*** Record set ***
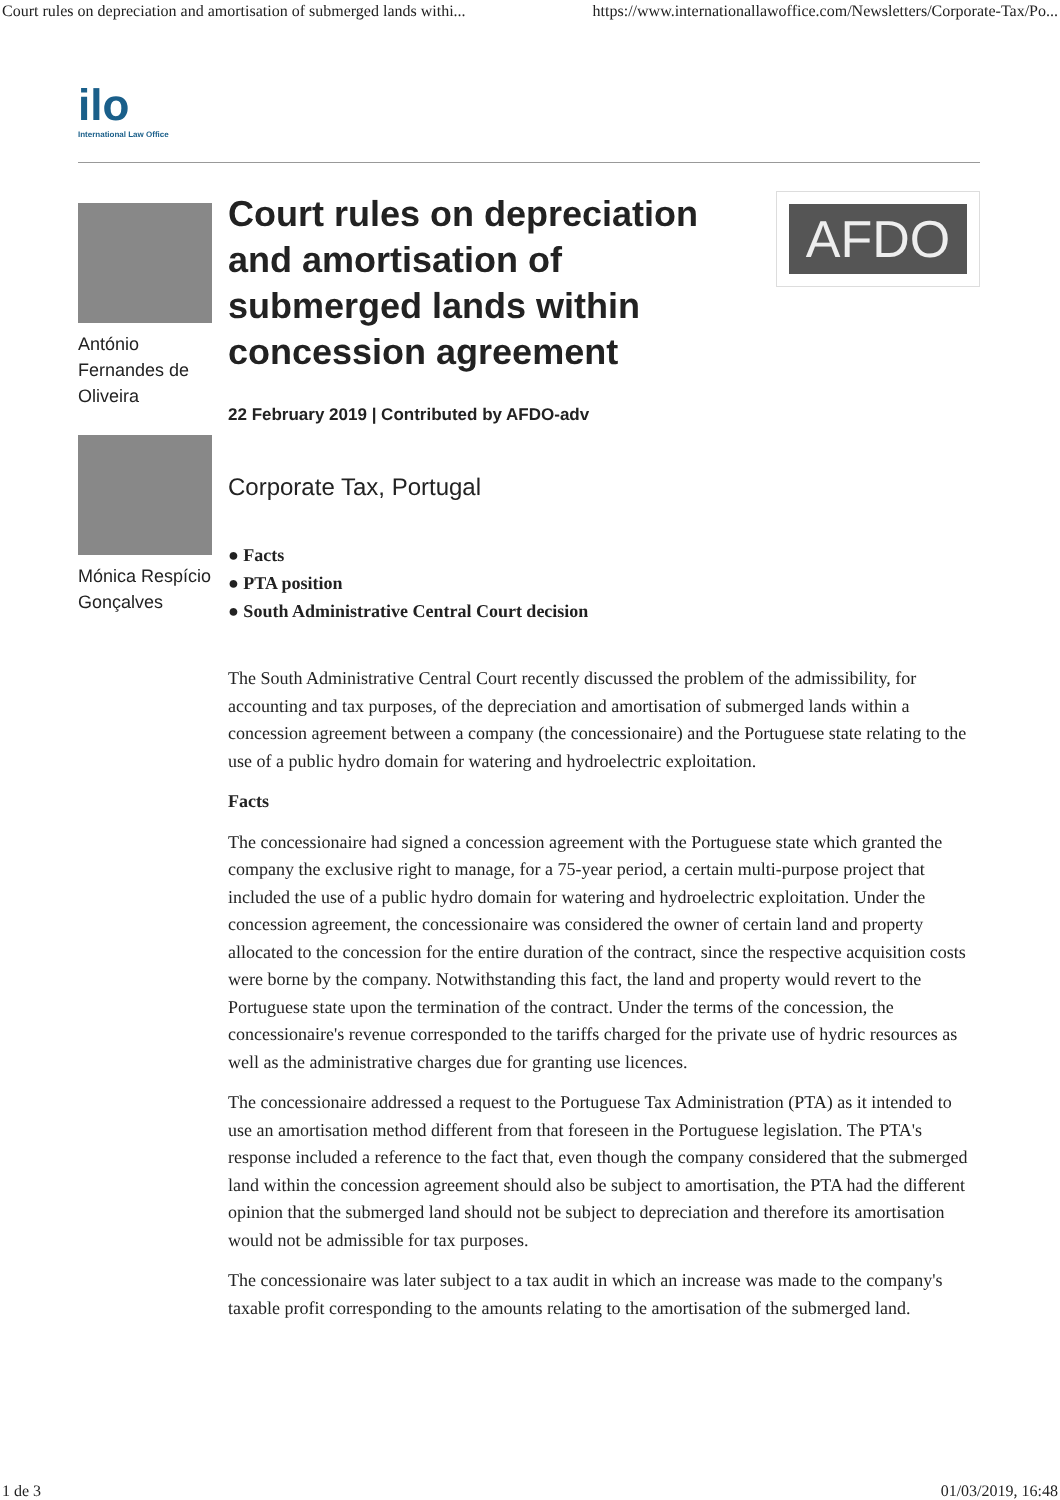Court rules on depreciation and amortisation of submerged lands withi... https://www.internationallawoffice.com/Newsletters/Corporate-Tax/Po...
ilo
International Law Office
António Fernandes de Oliveira
Mónica Respício Gonçalves
Court rules on depreciation and amortisation of submerged lands within concession agreement
AFDO
22 February 2019 | Contributed by AFDO-adv
Corporate Tax, Portugal
● Facts
● PTA position
● South Administrative Central Court decision
The South Administrative Central Court recently discussed the problem of the admissibility, for accounting and tax purposes, of the depreciation and amortisation of submerged lands within a concession agreement between a company (the concessionaire) and the Portuguese state relating to the use of a public hydro domain for watering and hydroelectric exploitation.
Facts
The concessionaire had signed a concession agreement with the Portuguese state which granted the company the exclusive right to manage, for a 75-year period, a certain multi-purpose project that included the use of a public hydro domain for watering and hydroelectric exploitation. Under the concession agreement, the concessionaire was considered the owner of certain land and property allocated to the concession for the entire duration of the contract, since the respective acquisition costs were borne by the company. Notwithstanding this fact, the land and property would revert to the Portuguese state upon the termination of the contract. Under the terms of the concession, the concessionaire's revenue corresponded to the tariffs charged for the private use of hydric resources as well as the administrative charges due for granting use licences.
The concessionaire addressed a request to the Portuguese Tax Administration (PTA) as it intended to use an amortisation method different from that foreseen in the Portuguese legislation. The PTA's response included a reference to the fact that, even though the company considered that the submerged land within the concession agreement should also be subject to amortisation, the PTA had the different opinion that the submerged land should not be subject to depreciation and therefore its amortisation would not be admissible for tax purposes.
The concessionaire was later subject to a tax audit in which an increase was made to the company's taxable profit corresponding to the amounts relating to the amortisation of the submerged land.
1 de 3 01/03/2019, 16:48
*** End of Record set ***
◆ **Task to carry out**
Show all lines above containing "exploitation".

◆ **Exercise solution**
The South Administrative Central Court recently discussed the problem of the admissibility, for accounting and tax purposes, of the depreciation and amortisation of submerged lands within a concession agreement between a company (the concessionaire) and the Portuguese state relating to the use of a public hydro domain for watering and hydroelectric exploitation.
The concessionaire had signed a concession agreement with the Portuguese state which granted the company the exclusive right to manage, for a 75-year period, a certain multi-purpose project that included the use of a public hydro domain for watering and hydroelectric exploitation. Under the concession agreement, the concessionaire was considered the owner of certain land and property allocated to the concession for the entire duration of the contract, since the respective acquisition costs were borne by the company. Notwithstanding this fact, the land and property would revert to the Portuguese state upon the termination of the contract. Under the terms of the concession, the concessionaire's revenue corresponded to the tariffs charged for the private use of hydric resources as well as the administrative charges due for granting use licences.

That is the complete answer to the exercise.